Issue #69

Last Update October 31, 2010

Arts  New York Revels '08 by Gert Innsry December 15, 2008   The New York Revels is the local branch of a national group, the Christmas Revels, which has branches in Cambridge MA, Boulder CO, Hanover NH, Houston TX, Portland OR, Puget Sound WA, Washington DC and San Francisco, CA. The Revels put on an annual Christmas show that is part Early Music concert, part sing-along, part ethnic music concert and part church pageant. It is always thoroughly enjoyable.

Normally the New York Revels are held at Symphony Space, and include paid performers, often from the country whose Christmas customs are being celebrated, as well as a cast of adult, teen and child chorister volunteers. This year, however, financial difficulties forced the cancellation of the Symphony Space performances.
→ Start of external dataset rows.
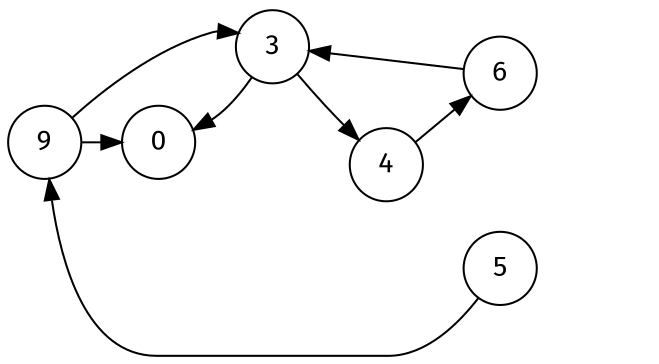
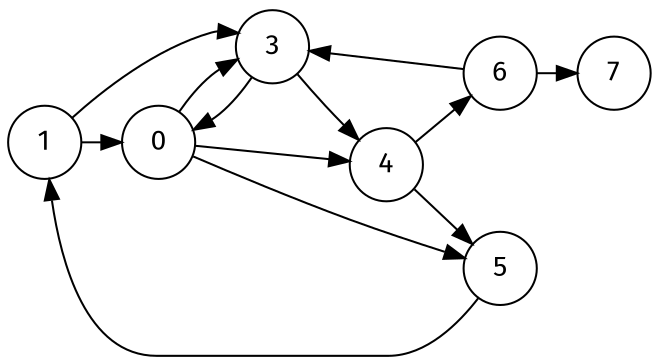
  digraph {
    fontname="Fira Sans"
    leaf=7
    rankdir=LR
    ranksep=0.2
    root=1
    node [fontname="Fira Sans" shape=circle texmode=math]
    edge [fontname="Fira Sans" lblstyle=auto texlbl="1/2" topath="bend left"]
-   1 [texlbl="$1$" label=9]
+   1 [texlbl="$1$"]
    n2 [label=0 texlbl="$2$"]
    3 [texlbl="$3$"]
    4 [texlbl="$4$"]
    5 [texlbl="$5$"]
    6 [texlbl="$6$"]
+   7 [texlbl="$7$"]
    1 -> n2 [label=" " texlbl="2/3"]
    1 -> 3 [label=" " topath="bend right"]
+   n2 -> 3 [label=" " texlbl="2/1"]
+   n2 -> 4 [label=" " texlbl="4/1"]
+   n2 -> 5 [label=" " texlbl="4/1"]
    3 -> n2 [label=" " texlbl="4/4"]
    3 -> 4 [label=" " texlbl="1/3" topath="bend right"]
+   4 -> 5 [label=" " topath="bend right"]
    4 -> 6 [label=" " texlbl="1/3"]
    5 -> 1 [label=" " texlbl="2/2"]
    6 -> 3 [label=" " texlbl="1/4" topath="bend right"]
+   6 -> 7 [label=" " texlbl="3/1" topath="bend right"]
  }
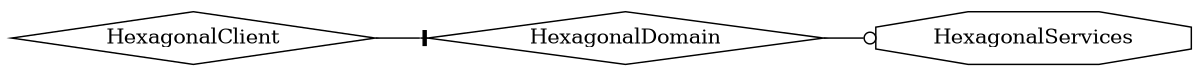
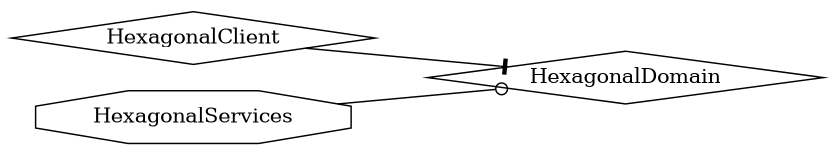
  digraph {
    rankdir=LR
    node [shape=diamond]
    HexagonalClient
    HexagonalDomain
    HexagonalServices [shape=octagon]
    HexagonalClient -> HexagonalDomain [arrowhead=tee]
-   HexagonalDomain -> HexagonalServices [arrowhead=odot]
+   HexagonalServices -> HexagonalDomain [arrowhead=odot]
  }
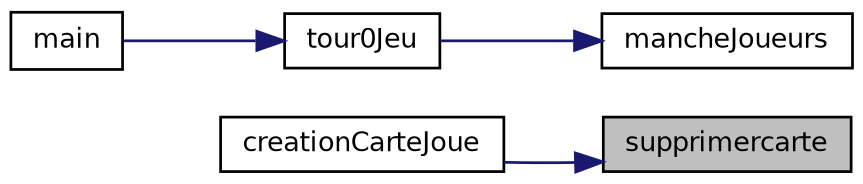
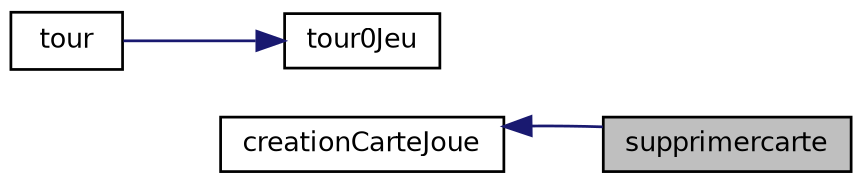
  digraph {
    rankdir=RL
    node [color=black fillcolor=white fontname=Helvetica fontsize=10 shape=record style=filled]
    edge [color=midnightblue dir=back fontname=Helvetica fontsize=10 labelfontname=Helvetica labelfontsize=10 style=solid]
    n1 [fillcolor=grey75 fontcolor=black height=0.2 label=supprimercarte width=0.4]
    n2 [height=0.2 label=creationCarteJoue width=0.4]
-   n3 [height=0.2 label=mancheJoueurs width=0.4]
    n4 [height=0.2 label=tour0Jeu width=0.4]
-   n5 [height=0.2 label=main width=0.4]
-   n1 -> n2
-   n3 -> n4
+   n5 [height=0.2 label=tour width=0.4]
+   n2 -> n1
    n4 -> n5
  }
Instead, benefit performances, unpaid volunteers only, were held at the Church of the Holy Apostles on Ninth Avenue. While the show  did not have the benefit of sets and professional performers, it was as delightful as ever. The pieces, a collection of favorites from prior years loosely tied together by comments from two young narrators, were well chosen, and well performed by the amateur cast.

The Modern Brass Quartet was on hand for instrumental numbers and for backing up the singers. Between them and bells, recorder (Sandi Leibowitz), piano (Cynthia Shaw), fiddle (Michael Gorin) and viola da gamba (Lisa Terry), the songs, stories, poems and dances were very well accompanied.

The songs were old traditional songs from a variety of cultures: English, Irish, Welsh, Ukrainian, American (shape note and Shaker), French and Dutch. Most were carols, or motets, but there were many secular songs, ranging from children's ditties to wassailing songs to catches and other drinking songs. Singers included soloists, the chorus, and the entire audience. Audience participation, both in singing and in dancing (or parading) to the Lord of Dance, adapted from the Shaker song "Simple Gifts", is an integral part of the Revels. The dances included a Morris dance and the eerie Abbots Bromley Horn Dance, in which the dancers, wearing deer antlers, prance through a darkened theater, accompanied by the Boy Archer, the Man-Woman, the fool and the Hobby Horse, all folk figures, and weave a sinuous dance that recalls primitive nights by a camp fire.

We wish the Revels well in recovering from their financial problems, and hope to see them again in a real theater, with sets and imported musical and dance groups, but the performance this year was as satisfying as ever, and will continue to attract an enthusiastic audience even in its reduce form.